The records below need to be copied in full. Match them exactly.

────────────────────

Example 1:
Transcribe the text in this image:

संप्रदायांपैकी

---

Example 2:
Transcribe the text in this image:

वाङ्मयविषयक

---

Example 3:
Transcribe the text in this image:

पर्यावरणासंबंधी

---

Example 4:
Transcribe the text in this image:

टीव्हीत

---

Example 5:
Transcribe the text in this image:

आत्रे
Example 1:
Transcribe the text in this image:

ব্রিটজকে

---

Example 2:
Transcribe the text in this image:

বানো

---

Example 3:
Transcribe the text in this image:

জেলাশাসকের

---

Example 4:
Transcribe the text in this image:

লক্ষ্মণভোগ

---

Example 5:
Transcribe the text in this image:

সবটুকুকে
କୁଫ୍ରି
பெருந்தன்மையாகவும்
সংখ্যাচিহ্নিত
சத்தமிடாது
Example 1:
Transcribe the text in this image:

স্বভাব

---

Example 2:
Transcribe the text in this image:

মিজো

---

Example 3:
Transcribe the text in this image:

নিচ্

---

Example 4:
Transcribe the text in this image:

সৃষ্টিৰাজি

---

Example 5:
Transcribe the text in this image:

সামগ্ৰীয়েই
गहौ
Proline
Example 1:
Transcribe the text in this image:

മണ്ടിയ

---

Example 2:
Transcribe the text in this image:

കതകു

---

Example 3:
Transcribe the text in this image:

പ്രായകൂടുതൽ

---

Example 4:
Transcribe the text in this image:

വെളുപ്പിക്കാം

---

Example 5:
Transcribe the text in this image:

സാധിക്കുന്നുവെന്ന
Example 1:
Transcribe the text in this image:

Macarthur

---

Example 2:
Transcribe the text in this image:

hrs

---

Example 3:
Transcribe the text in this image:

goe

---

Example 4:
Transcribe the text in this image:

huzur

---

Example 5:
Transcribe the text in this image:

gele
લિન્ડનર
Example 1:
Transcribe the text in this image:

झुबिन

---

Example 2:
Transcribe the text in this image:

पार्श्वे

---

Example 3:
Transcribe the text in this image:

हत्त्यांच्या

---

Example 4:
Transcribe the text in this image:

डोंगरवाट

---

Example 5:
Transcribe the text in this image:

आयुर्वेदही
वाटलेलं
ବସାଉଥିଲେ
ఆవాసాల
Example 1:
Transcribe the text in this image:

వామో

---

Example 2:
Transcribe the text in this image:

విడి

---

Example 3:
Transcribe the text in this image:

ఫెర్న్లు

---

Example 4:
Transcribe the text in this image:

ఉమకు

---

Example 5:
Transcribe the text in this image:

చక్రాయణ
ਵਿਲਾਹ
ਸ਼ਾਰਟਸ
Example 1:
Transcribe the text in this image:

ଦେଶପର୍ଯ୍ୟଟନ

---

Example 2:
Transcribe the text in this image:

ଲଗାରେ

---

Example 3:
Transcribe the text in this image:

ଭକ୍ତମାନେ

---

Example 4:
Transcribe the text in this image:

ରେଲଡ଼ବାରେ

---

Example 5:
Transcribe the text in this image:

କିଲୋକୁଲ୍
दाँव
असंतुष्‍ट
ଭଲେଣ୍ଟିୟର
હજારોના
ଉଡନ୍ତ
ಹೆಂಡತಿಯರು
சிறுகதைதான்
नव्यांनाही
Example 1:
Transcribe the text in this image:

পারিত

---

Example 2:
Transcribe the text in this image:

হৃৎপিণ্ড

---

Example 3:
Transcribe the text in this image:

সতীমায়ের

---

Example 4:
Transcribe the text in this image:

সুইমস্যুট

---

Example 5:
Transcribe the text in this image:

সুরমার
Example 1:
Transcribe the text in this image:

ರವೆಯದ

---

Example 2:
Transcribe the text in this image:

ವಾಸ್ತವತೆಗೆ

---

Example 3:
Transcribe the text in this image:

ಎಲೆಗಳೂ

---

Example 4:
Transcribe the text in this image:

────────────────────

Solution to the problem:
Example 1:
Transcribe the text in this image:

संप्रदायांपैकी

---

Example 2:
Transcribe the text in this image:

वाङ्मयविषयक

---

Example 3:
Transcribe the text in this image:

पर्यावरणासंबंधी

---

Example 4:
Transcribe the text in this image:

टीव्हीत

---

Example 5:
Transcribe the text in this image:

आत्रे
Example 1:
Transcribe the text in this image:

ব্রিটজকে

---

Example 2:
Transcribe the text in this image:

বানো

---

Example 3:
Transcribe the text in this image:

জেলাশাসকের

---

Example 4:
Transcribe the text in this image:

লক্ষ্মণভোগ

---

Example 5:
Transcribe the text in this image:

সবটুকুকে
କୁଫ୍ରି
பெருந்தன்மையாகவும்
সংখ্যাচিহ্নিত
சத்தமிடாது
Example 1:
Transcribe the text in this image:

স্বভাব

---

Example 2:
Transcribe the text in this image:

মিজো

---

Example 3:
Transcribe the text in this image:

নিচ্

---

Example 4:
Transcribe the text in this image:

সৃষ্টিৰাজি

---

Example 5:
Transcribe the text in this image:

সামগ্ৰীয়েই
गहौ
Proline
Example 1:
Transcribe the text in this image:

മണ്ടിയ

---

Example 2:
Transcribe the text in this image:

കതകു

---

Example 3:
Transcribe the text in this image:

പ്രായകൂടുതൽ

---

Example 4:
Transcribe the text in this image:

വെളുപ്പിക്കാം

---

Example 5:
Transcribe the text in this image:

സാധിക്കുന്നുവെന്ന
Example 1:
Transcribe the text in this image:

Macarthur

---

Example 2:
Transcribe the text in this image:

hrs

---

Example 3:
Transcribe the text in this image:

goe

---

Example 4:
Transcribe the text in this image:

huzur

---

Example 5:
Transcribe the text in this image:

gele
લિન્ડનર
Example 1:
Transcribe the text in this image:

झुबिन

---

Example 2:
Transcribe the text in this image:

पार्श्वे

---

Example 3:
Transcribe the text in this image:

हत्त्यांच्या

---

Example 4:
Transcribe the text in this image:

डोंगरवाट

---

Example 5:
Transcribe the text in this image:

आयुर्वेदही
वाटलेलं
ବସାଉଥିଲେ
ఆవాసాల
Example 1:
Transcribe the text in this image:

వామో

---

Example 2:
Transcribe the text in this image:

విడి

---

Example 3:
Transcribe the text in this image:

ఫెర్న్లు

---

Example 4:
Transcribe the text in this image:

ఉమకు

---

Example 5:
Transcribe the text in this image:

చక్రాయణ
ਵਿਲਾਹ
ਸ਼ਾਰਟਸ
Example 1:
Transcribe the text in this image:

ଦେଶପର୍ଯ୍ୟଟନ

---

Example 2:
Transcribe the text in this image:

ଲଗାରେ

---

Example 3:
Transcribe the text in this image:

ଭକ୍ତମାନେ

---

Example 4:
Transcribe the text in this image:

ରେଲଡ଼ବାରେ

---

Example 5:
Transcribe the text in this image:

କିଲୋକୁଲ୍
दाँव
असंतुष्‍ट
ଭଲେଣ୍ଟିୟର
હજારોના
ଉଡନ୍ତ
ಹೆಂಡತಿಯರು
சிறுகதைதான்
नव्यांनाही
Example 1:
Transcribe the text in this image:

পারিত

---

Example 2:
Transcribe the text in this image:

হৃৎপিণ্ড

---

Example 3:
Transcribe the text in this image:

সতীমায়ের

---

Example 4:
Transcribe the text in this image:

সুইমস্যুট

---

Example 5:
Transcribe the text in this image:

সুরমার
Example 1:
Transcribe the text in this image:

ರವೆಯದ

---

Example 2:
Transcribe the text in this image:

ವಾಸ್ತವತೆಗೆ

---

Example 3:
Transcribe the text in this image:

ಎಲೆಗಳೂ

---

Example 4:
Transcribe the text in this image:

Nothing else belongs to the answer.